You can bet the folks at Sprint Nextel are pondering that question now that Steve Jobs has put a new number out there for the new iPhones. Can you say $199?
Among the many announcements that Apple's Jobs made at his company's developer conference in San Francisco this week, few were more surprising than the new price for the 3G iPhones. Sure, the new applications and the prospects for many new promising arrivals are cool. The Super Monkey Ball game seemed to captivate the crowd. Phones that operate on AT&T's much faster 3G wireless network, at least where it is available, will be a big improvement over the first version, which one reviewer last year called a "really good beta product."
But the real eye poppers were the $199 and $299 price tags that will be attached to the iPhone boxes when they are available starting July 11.
AT&T's Ralph de la Vega said, according to a report by Om Malik, that the price was set to make the new iPhones true mass market products.
“I think this is going to reach people that would otherwise never put $199 into a mobile device,” he said.
Next week, Sprint intends to launch its answer to the iPhone, the Samsung Instinct. How much Sprint customers will have to pay for the potentially iPhone-killing devices is as yet unknown.
Sprint's pricing for the Instinct "has been firmed up for a while now," Michelle Leff Mermelstein, a Sprint spokeswoman, said on the day Jobs announced his new iPhones. Until the Instinct completes "final testing," though, Sprint doesn't want to reveal pricing, she said.
"We know our price is very competitive," she said.
Roger Entner senior vice president for the communications sector at Nielsen IAG, said he would not be surprised to see Sprint consider the new iPhone prices as they prepare to roll out their Instinct phones.
"I am sure it sent quite a few people at Sprint back to the drawing board about where they should price the Instinct," Entner said.
The issue, Entner said, is that American wireless consumers typically are not inclined to pay anywhere near the full cost for the video-playing mini-computers that also happen to be mobile phones.

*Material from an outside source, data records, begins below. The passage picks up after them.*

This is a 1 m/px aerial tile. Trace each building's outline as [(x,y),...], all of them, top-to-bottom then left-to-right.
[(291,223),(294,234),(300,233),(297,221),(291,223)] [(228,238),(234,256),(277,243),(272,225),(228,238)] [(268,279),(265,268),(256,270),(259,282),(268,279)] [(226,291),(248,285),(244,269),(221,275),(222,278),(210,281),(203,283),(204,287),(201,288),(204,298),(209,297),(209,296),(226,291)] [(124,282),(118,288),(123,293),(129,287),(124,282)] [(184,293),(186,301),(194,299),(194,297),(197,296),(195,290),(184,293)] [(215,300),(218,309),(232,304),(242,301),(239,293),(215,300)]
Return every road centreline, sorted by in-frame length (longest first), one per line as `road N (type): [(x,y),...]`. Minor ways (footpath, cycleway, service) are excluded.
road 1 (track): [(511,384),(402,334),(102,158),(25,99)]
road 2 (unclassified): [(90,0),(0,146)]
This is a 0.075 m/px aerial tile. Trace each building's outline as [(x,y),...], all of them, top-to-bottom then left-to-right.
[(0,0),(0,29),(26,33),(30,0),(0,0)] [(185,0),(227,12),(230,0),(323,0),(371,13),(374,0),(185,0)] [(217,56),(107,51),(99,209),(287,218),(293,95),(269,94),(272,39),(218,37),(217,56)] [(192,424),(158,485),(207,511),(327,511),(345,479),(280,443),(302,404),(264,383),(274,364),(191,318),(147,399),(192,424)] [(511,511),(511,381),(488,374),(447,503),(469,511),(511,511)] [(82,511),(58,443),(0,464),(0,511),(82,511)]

"Consumers have been trained in this country that mobile devices are not that expensive even though they really are," Entner said. "They have been heavily subsidized by the carriers."
The Instinct is a "very nice device," but the new iPhones are more elegant and "you have the whole allure of the iPhone," Entner said.
Sprint still might have some room to maneuver. Wireless phone prices have been creeping upward. The average purchase price for mobile phones was $101 in 2007, up $9 from six months earlier, according to the latest J.D. Power and Associates analysis.
It "marks the highest average price paid for a wireless device since the study's inception in 2003," the company stated when issuing its 2008 U.S. Wireless Mobile Phone Evaluation Study last month.
J.D. Power attributed the price boost to the surging popularity of smart phones, such as the RIM Blackberry, the Palm Treo and the Apple iPhone. The average purchase price for smart phones was $208 versus the average of $58 for phones that don't offer so many functions.
Fortune's Scott Moritz didn't focus on these pricing trends so much as the impact Steve Jobs' $199 announcement would have on Sprint and other wireless industry competitors.
"Let's face it, the shiny new Apple device with the dramatically lower price has got to be a tantalizing jewel to otherwise loyal Sprint, Verizon and T-Mobile customers," Moritz wrote. "The cool factor combined with a price break will likely send a fair share of big spenders over to Ma Bell."
Sprint leaders have high hopes that the Instinct will bring a much-needed boost to their company. It is getting generally good reviews for how it functions. How much can Sprint charge and still get similarly good reviews – and business – from subscribers?